(Collected data)
•••

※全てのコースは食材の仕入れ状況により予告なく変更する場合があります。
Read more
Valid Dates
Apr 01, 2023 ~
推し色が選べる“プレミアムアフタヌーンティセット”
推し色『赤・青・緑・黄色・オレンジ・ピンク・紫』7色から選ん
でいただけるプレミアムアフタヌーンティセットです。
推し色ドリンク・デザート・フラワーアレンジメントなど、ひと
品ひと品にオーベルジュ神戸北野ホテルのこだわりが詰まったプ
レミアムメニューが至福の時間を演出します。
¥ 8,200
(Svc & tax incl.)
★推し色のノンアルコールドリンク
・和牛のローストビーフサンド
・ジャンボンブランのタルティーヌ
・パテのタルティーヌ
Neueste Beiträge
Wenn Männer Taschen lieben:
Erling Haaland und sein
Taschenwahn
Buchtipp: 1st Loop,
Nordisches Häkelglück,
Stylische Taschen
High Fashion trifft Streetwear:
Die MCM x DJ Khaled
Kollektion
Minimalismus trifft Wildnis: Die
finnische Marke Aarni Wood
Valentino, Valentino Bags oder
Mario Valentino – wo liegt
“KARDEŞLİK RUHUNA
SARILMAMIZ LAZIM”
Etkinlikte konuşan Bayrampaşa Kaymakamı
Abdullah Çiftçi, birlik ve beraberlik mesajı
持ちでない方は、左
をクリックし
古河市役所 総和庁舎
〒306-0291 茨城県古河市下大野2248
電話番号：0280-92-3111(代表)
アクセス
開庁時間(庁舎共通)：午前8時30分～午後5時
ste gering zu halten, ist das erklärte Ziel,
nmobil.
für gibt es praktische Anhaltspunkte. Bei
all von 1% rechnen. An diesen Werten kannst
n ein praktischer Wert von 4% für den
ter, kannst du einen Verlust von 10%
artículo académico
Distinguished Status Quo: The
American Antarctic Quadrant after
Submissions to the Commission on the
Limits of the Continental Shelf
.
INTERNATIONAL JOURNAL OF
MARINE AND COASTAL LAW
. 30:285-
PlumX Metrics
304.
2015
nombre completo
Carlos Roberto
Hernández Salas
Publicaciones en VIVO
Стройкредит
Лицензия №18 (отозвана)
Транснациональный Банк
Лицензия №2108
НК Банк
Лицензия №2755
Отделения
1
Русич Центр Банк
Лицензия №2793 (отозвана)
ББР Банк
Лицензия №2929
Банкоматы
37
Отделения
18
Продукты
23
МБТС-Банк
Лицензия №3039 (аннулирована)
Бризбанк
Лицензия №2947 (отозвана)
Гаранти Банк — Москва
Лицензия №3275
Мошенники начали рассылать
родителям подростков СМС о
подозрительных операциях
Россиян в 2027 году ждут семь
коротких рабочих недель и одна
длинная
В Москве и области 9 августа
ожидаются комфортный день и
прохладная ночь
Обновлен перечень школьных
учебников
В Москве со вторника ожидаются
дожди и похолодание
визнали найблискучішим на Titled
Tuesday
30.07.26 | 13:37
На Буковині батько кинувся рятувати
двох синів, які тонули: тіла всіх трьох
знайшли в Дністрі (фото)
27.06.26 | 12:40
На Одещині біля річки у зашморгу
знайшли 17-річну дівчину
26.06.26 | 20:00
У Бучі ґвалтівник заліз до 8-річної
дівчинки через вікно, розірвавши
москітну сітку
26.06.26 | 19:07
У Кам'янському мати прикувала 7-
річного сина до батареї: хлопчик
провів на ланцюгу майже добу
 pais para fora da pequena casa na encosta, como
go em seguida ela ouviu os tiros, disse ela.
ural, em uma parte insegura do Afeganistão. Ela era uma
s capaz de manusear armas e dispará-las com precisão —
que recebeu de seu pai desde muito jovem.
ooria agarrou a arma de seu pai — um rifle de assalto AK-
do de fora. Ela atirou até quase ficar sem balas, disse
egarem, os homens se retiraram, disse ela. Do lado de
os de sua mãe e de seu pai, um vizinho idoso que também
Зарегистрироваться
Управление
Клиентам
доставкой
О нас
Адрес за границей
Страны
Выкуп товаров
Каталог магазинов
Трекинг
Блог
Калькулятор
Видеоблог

•••

WHAT YOU ARE ASKED TO DO: Lay out the text lines from all the rows above as a single numbered list, leaving out any blank lines.

RESPONSE TO THE EXERCISE:
1. ※全てのコースは食材の仕入れ状況により予告なく変更する場合があります。
2. Read more
3. Valid Dates
4. Apr 01, 2023 ~
5. 推し色が選べる“プレミアムアフタヌーンティセット”
6. 推し色『赤・青・緑・黄色・オレンジ・ピンク・紫』7色から選ん
7. でいただけるプレミアムアフタヌーンティセットです。
8. 推し色ドリンク・デザート・フラワーアレンジメントなど、ひと
9. 品ひと品にオーベルジュ神戸北野ホテルのこだわりが詰まったプ
10. レミアムメニューが至福の時間を演出します。
11. ¥ 8,200
12. (Svc & tax incl.)
13. ★推し色のノンアルコールドリンク
14. ・和牛のローストビーフサンド
15. ・ジャンボンブランのタルティーヌ
16. ・パテのタルティーヌ
17. Neueste Beiträge
18. Wenn Männer Taschen lieben:
19. Erling Haaland und sein
20. Taschenwahn
21. Buchtipp: 1st Loop,
22. Nordisches Häkelglück,
23. Stylische Taschen
24. High Fashion trifft Streetwear:
25. Die MCM x DJ Khaled
26. Kollektion
27. Minimalismus trifft Wildnis: Die
28. finnische Marke Aarni Wood
29. Valentino, Valentino Bags oder
30. Mario Valentino – wo liegt
31. “KARDEŞLİK RUHUNA
32. SARILMAMIZ LAZIM”
33. Etkinlikte konuşan Bayrampaşa Kaymakamı
34. Abdullah Çiftçi, birlik ve beraberlik mesajı
35. 持ちでない方は、左
36. をクリックし
37. 古河市役所 総和庁舎
38. 〒306-0291 茨城県古河市下大野2248
39. 電話番号：0280-92-3111(代表)
40. アクセス
41. 開庁時間(庁舎共通)：午前8時30分～午後5時
42. ste gering zu halten, ist das erklärte Ziel,
43. nmobil.
44. für gibt es praktische Anhaltspunkte. Bei
45. all von 1% rechnen. An diesen Werten kannst
46. n ein praktischer Wert von 4% für den
47. ter, kannst du einen Verlust von 10%
48. artículo académico
49. Distinguished Status Quo: The
50. American Antarctic Quadrant after
51. Submissions to the Commission on the
52. Limits of the Continental Shelf
53. .
54. INTERNATIONAL JOURNAL OF
55. MARINE AND COASTAL LAW
56. . 30:285-
57. PlumX Metrics
58. 304.
59. 2015
60. nombre completo
61. Carlos Roberto
62. Hernández Salas
63. Publicaciones en VIVO
64. Стройкредит
65. Лицензия №18 (отозвана)
66. Транснациональный Банк
67. Лицензия №2108
68. НК Банк
69. Лицензия №2755
70. Отделения
71. 1
72. Русич Центр Банк
73. Лицензия №2793 (отозвана)
74. ББР Банк
75. Лицензия №2929
76. Банкоматы
77. 37
78. Отделения
79. 18
80. Продукты
81. 23
82. МБТС-Банк
83. Лицензия №3039 (аннулирована)
84. Бризбанк
85. Лицензия №2947 (отозвана)
86. Гаранти Банк — Москва
87. Лицензия №3275
88. Мошенники начали рассылать
89. родителям подростков СМС о
90. подозрительных операциях
91. Россиян в 2027 году ждут семь
92. коротких рабочих недель и одна
93. длинная
94. В Москве и области 9 августа
95. ожидаются комфортный день и
96. прохладная ночь
97. Обновлен перечень школьных
98. учебников
99. В Москве со вторника ожидаются
100. дожди и похолодание
101. визнали найблискучішим на Titled
102. Tuesday
103. 30.07.26 | 13:37
104. На Буковині батько кинувся рятувати
105. двох синів, які тонули: тіла всіх трьох
106. знайшли в Дністрі (фото)
107. 27.06.26 | 12:40
108. На Одещині біля річки у зашморгу
109. знайшли 17-річну дівчину
110. 26.06.26 | 20:00
111. У Бучі ґвалтівник заліз до 8-річної
112. дівчинки через вікно, розірвавши
113. москітну сітку
114. 26.06.26 | 19:07
115. У Кам'янському мати прикувала 7-
116. річного сина до батареї: хлопчик
117. провів на ланцюгу майже добу
118.  pais para fora da pequena casa na encosta, como
119. go em seguida ela ouviu os tiros, disse ela.
120. ural, em uma parte insegura do Afeganistão. Ela era uma
121. s capaz de manusear armas e dispará-las com precisão —
122. que recebeu de seu pai desde muito jovem.
123. ooria agarrou a arma de seu pai — um rifle de assalto AK-
124. do de fora. Ela atirou até quase ficar sem balas, disse
125. egarem, os homens se retiraram, disse ela. Do lado de
126. os de sua mãe e de seu pai, um vizinho idoso que também
127. Зарегистрироваться
128. Управление
129. Клиентам
130. доставкой
131. О нас
132. Адрес за границей
133. Страны
134. Выкуп товаров
135. Каталог магазинов
136. Трекинг
137. Блог
138. Калькулятор
139. Видеоблог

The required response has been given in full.